A groundbreaking project to explore the potential of training artificial intelligence (AI) models for detecting sea urchins is about to start, with the goal of transforming how Southeast Australia’s shallow rocky reef ecosystems are monitored and managed.
The project is led by researchers at QUT, in partnership with Wilderness Wildcatch — a Mallacoota-based seafood company committed to marine stewardship. Supported by funding from the Fisheries Research and Development Corporation (FRDC), the initiative targets the long-spined sea urchin, Centrostephanus rodgersii.
Although Centrostephanus rodgersii is native to Australian waters, its population has expanded significantly along the east coast, raising serious concerns for reef health and resilience.

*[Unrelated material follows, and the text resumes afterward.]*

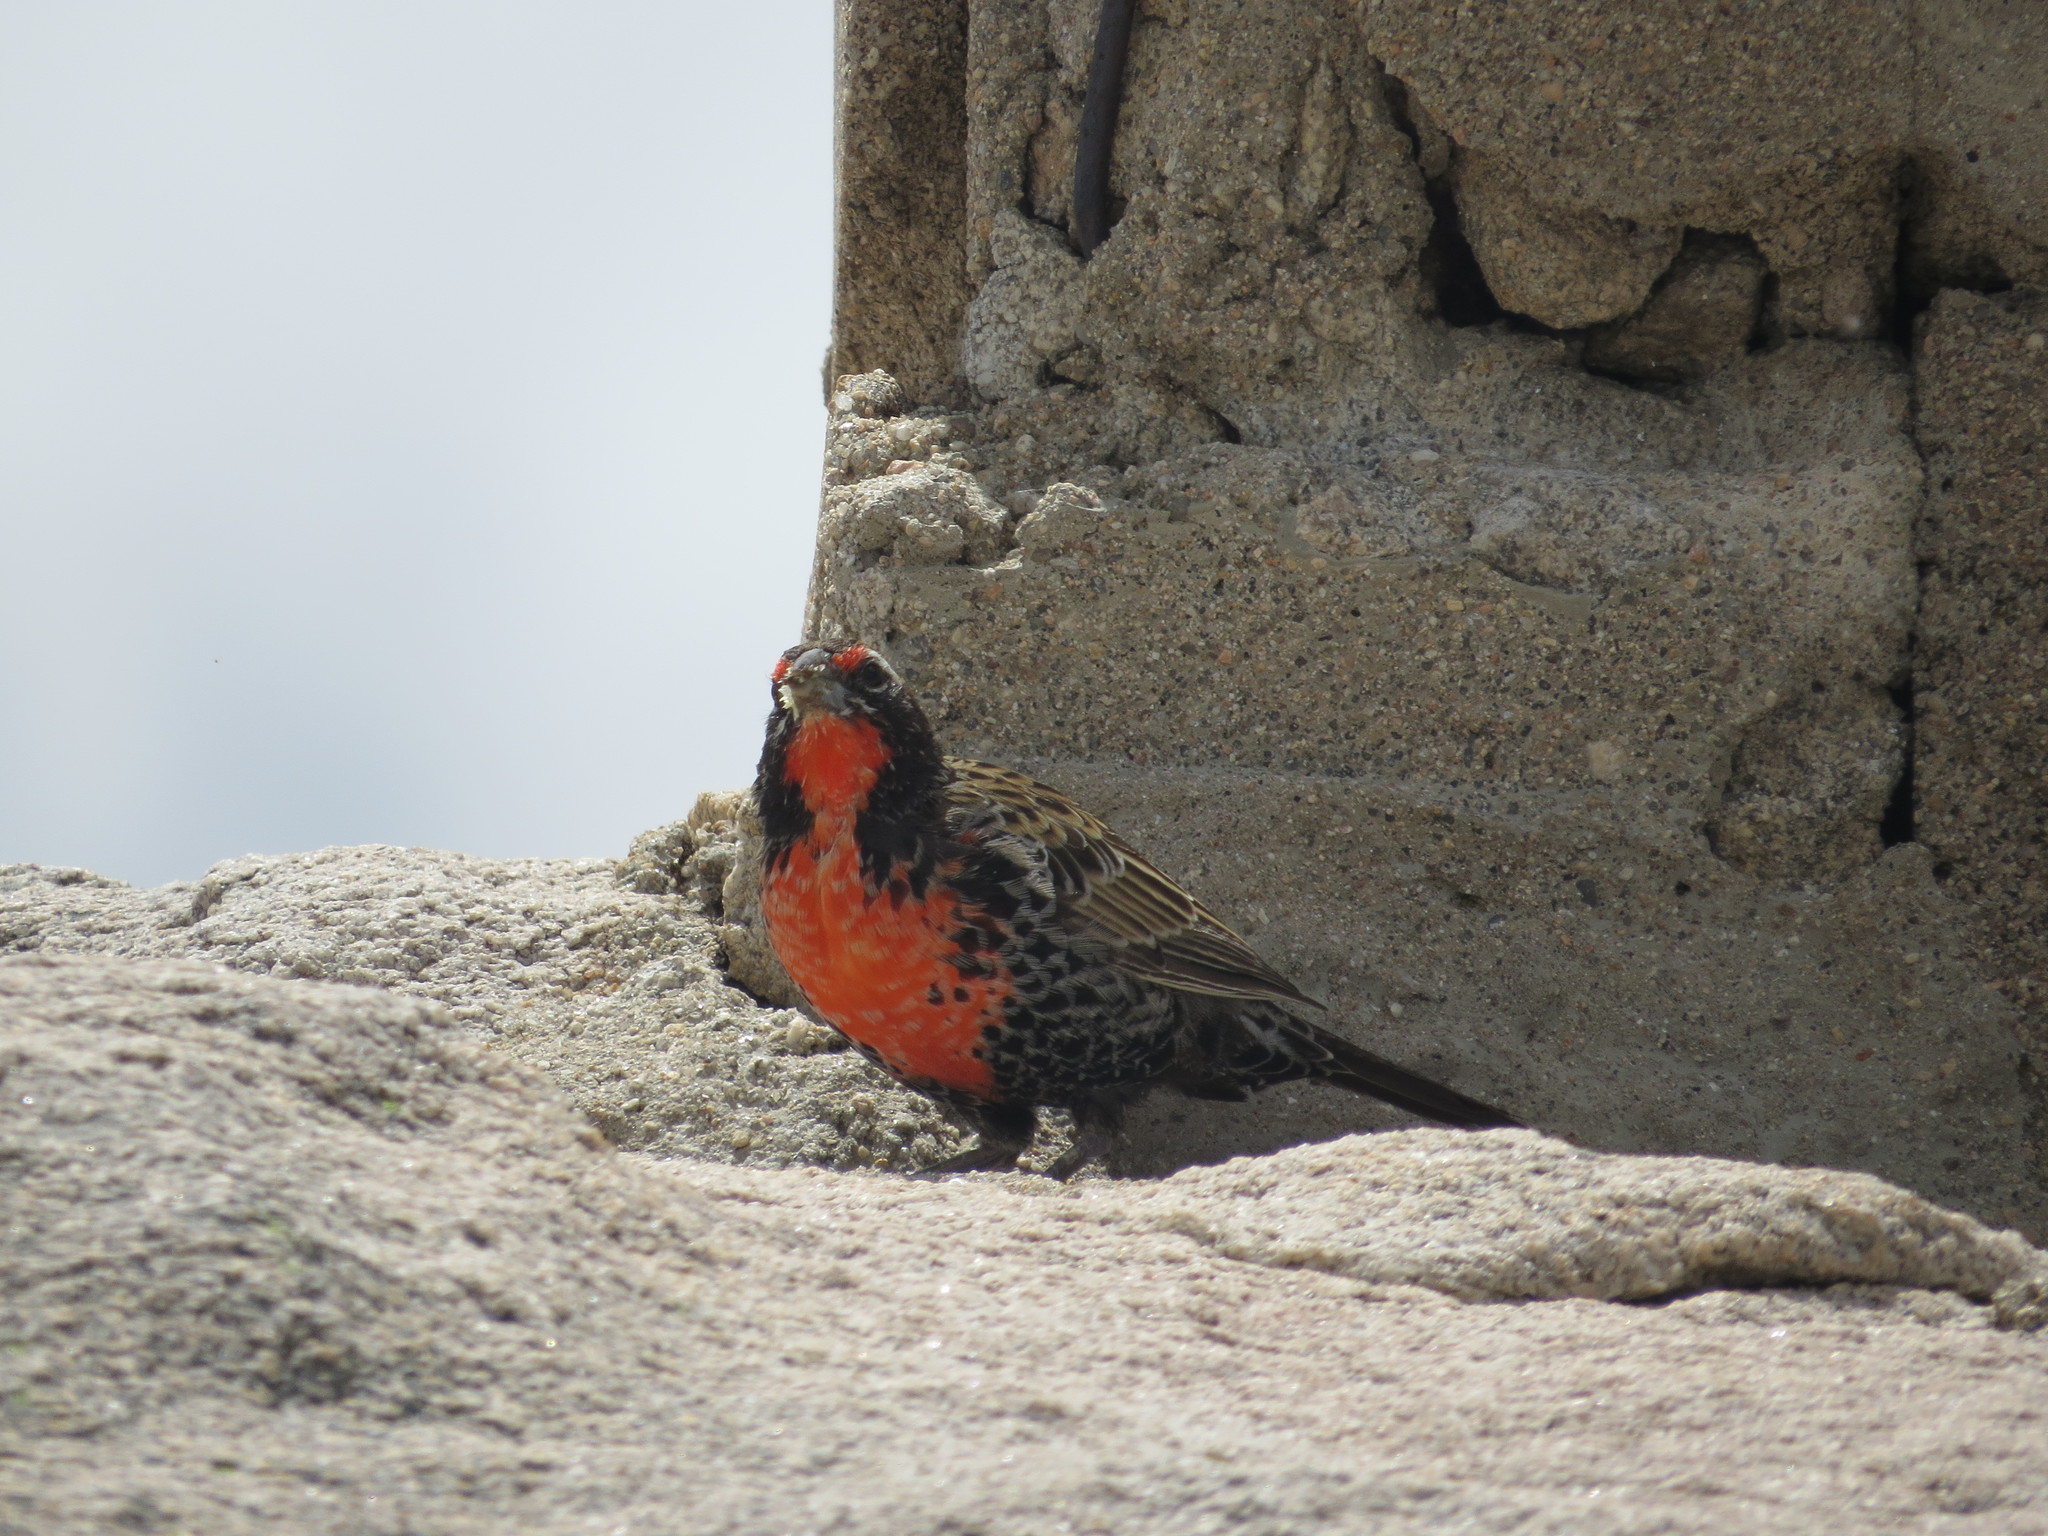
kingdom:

The species has been highlighted in the 2023 Senate inquiry into invasive marine species due to its ecosystem-altering impacts. By overgrazing seaweeds and other marine species, Centrostephanus rodgersii creates “urchin barrens” — stretches of seafloor reduced to bare rock — which dramatically reduce reef biodiversity and productivity. These shifts also pose a direct threat to high-value commercial fisheries such as abalone.
“There’s a long-standing need for reliable, scalable tools to monitor the abundance and movement of Centrostephanus,” commercial diver Reiner Hurst, who is representing Wilderness Wildcatch, said.
“While divers provide valuable observational data, there are limits due to depth, time underwater, and positional accuracy year-on-year.”
The first stage of the project will involve local divers capturing underwater imagery to help train AI models capable of automatically detecting and counting sea urchins. If successful, these models could be integrated into autonomous underwater vehicles (AUVs) or remotely operated vehicles (ROVs), paving the way for large-scale, high-resolution monitoring of reef ecosystems.
“We’re building on our strong foundation of AI research applied to marine ecosystems,” said Professor Matthew Dunbabin, senior researcher and robotics specialist at QUT.
“Our previous work using AI for delivering baby corals to degraded reefs and detecting and tracking Crown-of-Thorns Starfish on the Great Barrier Reef has shown how powerful these technologies can be in supporting marine management. By applying similar tools to the challenge of monitoring Centrostephanus, we aim to generate high-resolution, unbiased data that will help managers and communities better understand reef health and where targeted interventions are most needed.”